После был я у Дашкова, и этот очень обласкал. Велел тебе кланяться, условились о вояже. Он завтра выезжает в Тамбов, и я сегодня по тракту дал знать о проезде его. Дашков превосходно выгладит. После был я у Черткова и сказал ему о смерти Волкова, мы таки поплакали вместе.
От девятого часа до четвертого был я на ногах. Мы отдали последний долг доброму Волкову, положили тело его в Симоновом монастыре возле Катерины Даниловны [матери А.А.Волкова]. Много видал я похорон, но ни на одних не видал я такого всеобщего, единодушного чувства уважения и любви, как было тут. На дому, в церкви, по всей дороге, где следовало тело, было ужасное стечение народа, чему способствовали и время прелестное, воскресный день и помпа похорон. За гробом, поставленным под бархатным алым балдахином, следовали два полка и пять пушек, две музыки военные играли попеременно печальные марши, вся полиция и весь корпус жандармский были тут. От дома до церкви, где были обедня и отпевание, несли на плечах родные и офицеры жандармские. Не могу тебе описать зрелища сего, все провожали гроб, – верно, было таких более тысячи человек – а как поехали к монастырю, то толпа, все умножавшаяся дорогою, состояла, верно, из тысяч пяти. Все выбегали на улицу, на тротуары или, выглядывая в окна, кланялись, крестились и с горестью провожали глазами покойника. Уж верно не было ни одного человека, который бы не подумал хорошее о Волкове; может быть, благодарил за благодеяние, услугу, одолжение; но все верно желали ему царство небесное и награду за добрые его дела. Лестно оставлять так свет.

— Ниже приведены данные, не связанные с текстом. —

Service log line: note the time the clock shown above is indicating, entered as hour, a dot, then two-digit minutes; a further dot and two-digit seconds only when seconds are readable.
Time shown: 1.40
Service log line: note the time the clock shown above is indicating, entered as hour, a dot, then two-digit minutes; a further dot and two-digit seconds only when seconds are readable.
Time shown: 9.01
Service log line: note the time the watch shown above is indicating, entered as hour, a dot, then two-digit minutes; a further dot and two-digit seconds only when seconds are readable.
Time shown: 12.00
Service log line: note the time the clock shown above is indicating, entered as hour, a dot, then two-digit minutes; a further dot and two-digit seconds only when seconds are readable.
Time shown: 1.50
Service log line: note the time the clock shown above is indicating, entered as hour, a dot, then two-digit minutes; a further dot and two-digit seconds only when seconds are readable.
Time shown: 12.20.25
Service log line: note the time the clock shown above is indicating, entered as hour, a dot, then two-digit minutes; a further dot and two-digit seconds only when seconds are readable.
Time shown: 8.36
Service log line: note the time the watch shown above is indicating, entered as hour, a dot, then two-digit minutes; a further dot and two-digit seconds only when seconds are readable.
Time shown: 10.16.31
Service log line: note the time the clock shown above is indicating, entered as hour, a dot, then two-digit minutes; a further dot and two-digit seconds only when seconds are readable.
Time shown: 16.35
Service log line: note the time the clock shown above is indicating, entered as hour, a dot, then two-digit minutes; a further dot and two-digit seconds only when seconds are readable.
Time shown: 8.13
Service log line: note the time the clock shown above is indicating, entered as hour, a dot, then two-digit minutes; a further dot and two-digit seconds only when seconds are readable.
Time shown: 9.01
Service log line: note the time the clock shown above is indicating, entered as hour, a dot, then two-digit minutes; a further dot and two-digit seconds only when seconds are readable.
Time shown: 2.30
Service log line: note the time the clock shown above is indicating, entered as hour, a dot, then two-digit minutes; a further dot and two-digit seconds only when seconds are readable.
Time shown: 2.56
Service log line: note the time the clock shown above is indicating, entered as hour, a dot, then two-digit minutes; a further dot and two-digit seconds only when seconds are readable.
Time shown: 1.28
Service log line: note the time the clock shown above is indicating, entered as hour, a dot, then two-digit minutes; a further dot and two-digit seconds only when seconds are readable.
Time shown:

Надгробная речь была посредственная и нехорошо произнесена, и тут все плакали, ибо все были расположены к горести, и всякий в душе своей читал ему похвальное слово. Когда опустили гроб в могилу, то войска, расположенные против монастыря, сделали тройной ружейный и пушечный залп. Я не был предупрежден и не могу тебе сказать, какое сделало это впечатление надо мною. Я не поэт, но воображение мое мне внушило следующую мысль: чтобы разорвать связь всеобщую с Волковым навсегда, надобны пушки!
Софья Александровна, которую я держал за руку, содрогнулась, руки ее были как лед, и мы посадили ее поскорее в карету. Она шла за гробом до церкви, но оттуда в монастырь (это версты четыре) ее не пустили, и она ехала в карете за верховой лошадью покойника, которую вели два лакея. Тут был один Арсинька, а дочерей не пустили. Бедная Варенька очень больна; я подозреваю, что у нее чахотка, и не полагаю ее долговечною. Вот тебе и Фавсту краткое описание печального утра моего. Теперь пообедаю да лягу отдыхать; не так меня истомила ходьба, как зной, голова же была без шляпы.